Remember, though, that these are only temporary and should go away within the first few weeks. Some PrEP users have said that they only felt side effects in the first week.


How do I deal with them?

If you experience any of these side effects, there are ways to make it easier so you don’t struggle to keep taking PrEP. While it is okay to take PrEP with or without food, it has been recommended to take it with (or soon after having) a meal – this can help with nausea. You can also take a painkiller like ibuprofen or paracetamol for any discomfort.

Alternatively, you might want to take your dosage close to bed: some people report avoiding the effects of nausea due to sleeping through it.

What if the side effects persist or I experience something unusual?
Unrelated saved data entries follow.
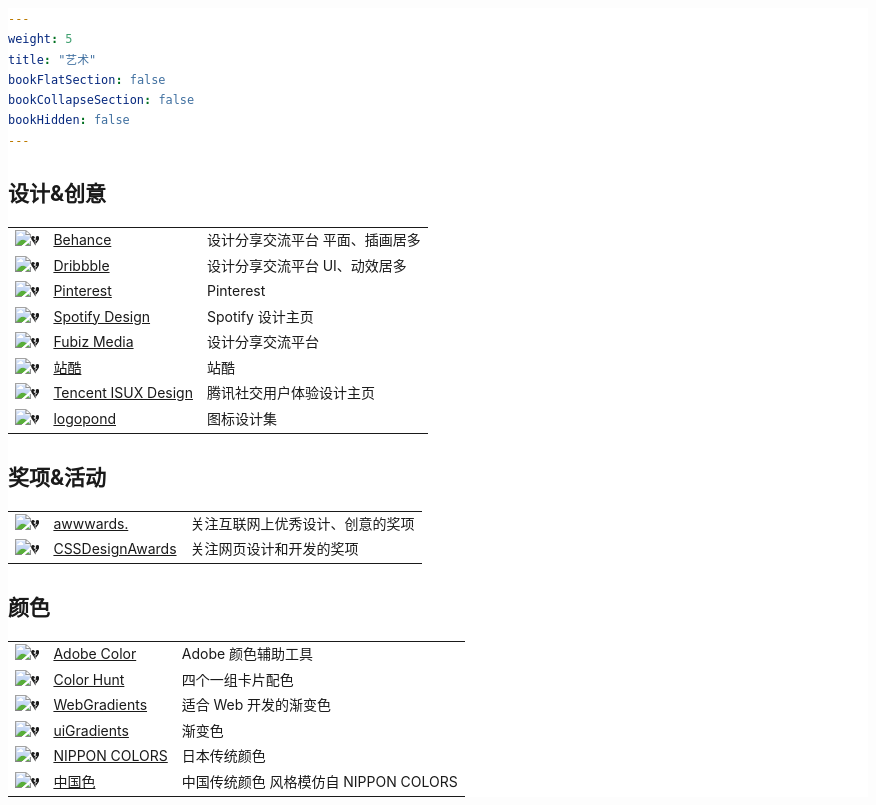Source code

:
 ```yaml
---
weight: 5
title: "艺术"
bookFlatSection: false
bookCollapseSection: false
bookHidden: false
---
```


## 设计&创意

|  |  |  |
| :----: | ---- | ---- |
| <img loading="lazy" width="32px" alt="💔" src="https://www.behance.net/favicon.ico"> | [Behance](https://www.behance.net/) | 设计分享交流平台 平面、插画居多 |
| <img loading="lazy" width="32px" alt="💔" src="https://cdn.dribbble.com/assets/favicon-b38525134603b9513174ec887944bde1a869eb6cd414f4d640ee48ab2a15a26b.ico"> | [Dribbble](https://dribbble.com/) | 设计分享交流平台 UI、动效居多 |
| <img loading="lazy" width="32px" alt="💔" src="https://s.pinimg.com/webapp/favicon-54a5b2af.png"> | [Pinterest](https://www.pinterest.com/) | Pinterest |
| <img loading="lazy" width="32px" alt="💔" src="https://spotify.design/favicons/favicon-32x32.png"> | [Spotify Design](https://spotify.design/) | Spotify 设计主页 |
| <img loading="lazy" width="32px" alt="💔" src="https://www.fubiz.net/wp-content/themes/fubiz/assets/images/favicons/news-32x32.png"> | [Fubiz Media](http://www.fubiz.net/) | 设计分享交流平台 |
| <img loading="lazy" width="32px" alt="💔" src="https://static.zcool.cn/z/site/favicon.ico"> | [站酷](https://www.zcool.com.cn/) | 站酷 |
| <img loading="lazy" width="32px" alt="💔" src="https://isux.tencent.com/static/images/favicon.ico"> | [Tencent ISUX Design](https://isux.tencent.com/) | 腾讯社交用户体验设计主页 |
| <img loading="lazy" width="32px" alt="💔" src="https://logopond.com/favicon.ico"> | [logopond](https://logopond.com/) | 图标设计集 |

## 奖项&活动

|  |  |  |
| :----: | ---- | ---- |
| <img loading="lazy" width="32px" alt="💔" src="https://www.awwwards.com/favicon.ico"> | [awwwards.](https://www.awwwards.com) | 关注互联网上优秀设计、创意的奖项 |
| <img loading="lazy" width="32px" alt="💔" src="https://www.cssdesignawards.com/images/favicons/favicon-32x32.png"> | [CSSDesignAwards](https://www.cssdesignawards.com) | 关注网页设计和开发的奖项 |

## 颜色

|  |  |  |
| :----: | ---- | ---- |
| <img loading="lazy" width="32px" alt="💔" src="https://color.adobe.com/favicon.ico"> | [Adobe Color](https://color.adobe.com/) | Adobe 颜色辅助工具 |
| <img loading="lazy" width="32px" alt="💔" src="https://www.colorhunt.co/img/color-hunt-icon-ios.png"> | [Color Hunt](https://www.colorhunt.co) | 四个一组卡片配色 |
| <img loading="lazy" width="32px" alt="💔" src="https://webgradients.com/favicons/favicon-32x32.png"> | [WebGradients](https://webgradients.com) | 适合 Web 开发的渐变色 |
| <img loading="lazy" width="32px" alt="💔" src="https://uigradients.com/static/images/favicon-32x32.png"> | [uiGradients](https://uigradients.com) | 渐变色 |
| <img loading="lazy" width="32px" alt="💔" src="https://nipponcolors.com/favicon.ico"> | [NIPPON COLORS](https://nipponcolors.com/) | 日本传统颜色 |
| <img loading="lazy" width="32px" alt="💔" src="https://zhongguose.com/favicon.ico"> | [中国色](http://zhongguose.com) | 中国传统颜色 风格模仿自 NIPPON COLORS |
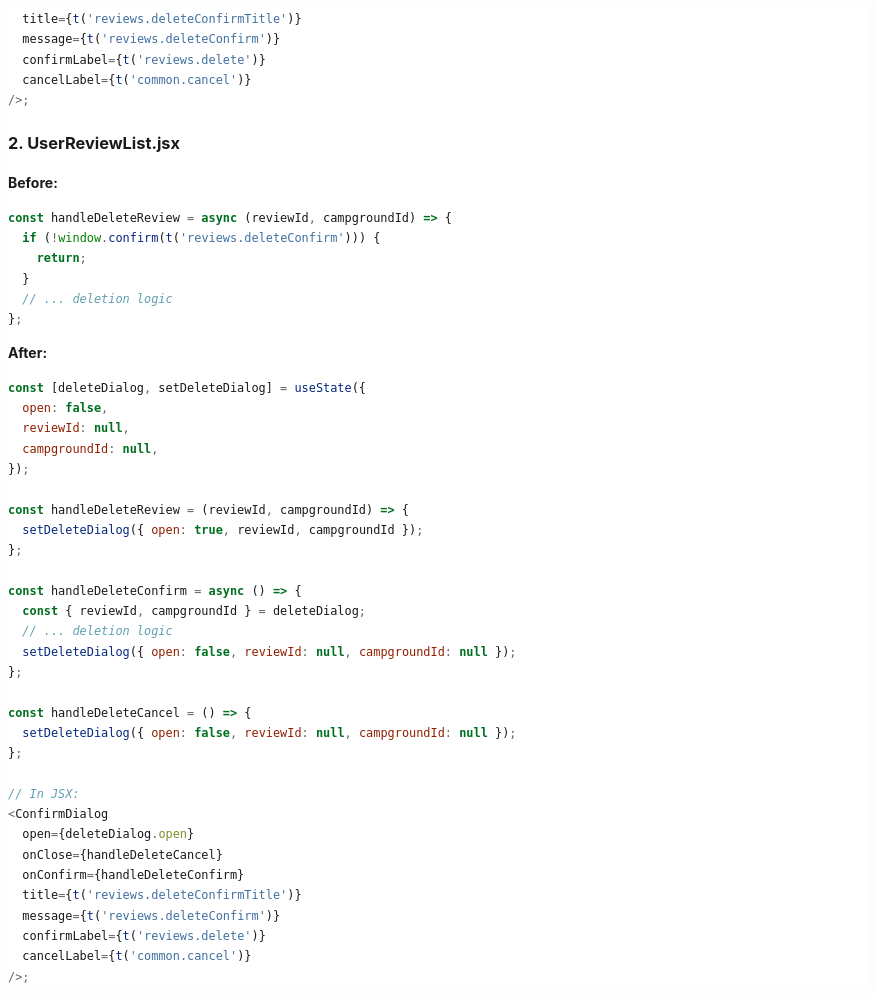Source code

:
 ```javascript
  title={t('reviews.deleteConfirmTitle')}
  message={t('reviews.deleteConfirm')}
  confirmLabel={t('reviews.delete')}
  cancelLabel={t('common.cancel')}
/>;
```

### 2. UserReviewList.jsx

**Before:**

```javascript
const handleDeleteReview = async (reviewId, campgroundId) => {
  if (!window.confirm(t('reviews.deleteConfirm'))) {
    return;
  }
  // ... deletion logic
};
```

**After:**

```javascript
const [deleteDialog, setDeleteDialog] = useState({
  open: false,
  reviewId: null,
  campgroundId: null,
});

const handleDeleteReview = (reviewId, campgroundId) => {
  setDeleteDialog({ open: true, reviewId, campgroundId });
};

const handleDeleteConfirm = async () => {
  const { reviewId, campgroundId } = deleteDialog;
  // ... deletion logic
  setDeleteDialog({ open: false, reviewId: null, campgroundId: null });
};

const handleDeleteCancel = () => {
  setDeleteDialog({ open: false, reviewId: null, campgroundId: null });
};

// In JSX:
<ConfirmDialog
  open={deleteDialog.open}
  onClose={handleDeleteCancel}
  onConfirm={handleDeleteConfirm}
  title={t('reviews.deleteConfirmTitle')}
  message={t('reviews.deleteConfirm')}
  confirmLabel={t('reviews.delete')}
  cancelLabel={t('common.cancel')}
/>;
```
Before taking PrEP, you need to have an open and honest conversation with your doctor. This will help make sure PrEP is right for you, but it will also help minimise any side effects you might experience. Make sure you’ve discussed:

  • Any kidney, bone, or liver problems
  • If you’re pregnant or breast-feeding
  • If you’re taking prescription or over-the-counter medicines, vitamins, or herbal supplements
  • Other certain medicines like ones that treat Hepatitis B or C

If your side effects last longer than a few weeks or have a big impact on your life, let your doctor know as quickly as possible.

It’s also important to have regular check-ups while taking PrEP, so your kidneys and liver can be monitored; you should be doing these every three months when you refill your prescription. While it is not common, PrEP can interfere with kidney function, and your doctor may advise you to stop taking PrEP.

Remember that the risk of side effects from PrEP is much smaller than the risk of acquiring HIV from unprotected casual anal sex. If you have any concerns, the best person to speak to is your GP, but there are also many local PrEP users online at PrEPing NZ who are happy to discuss their own experiences.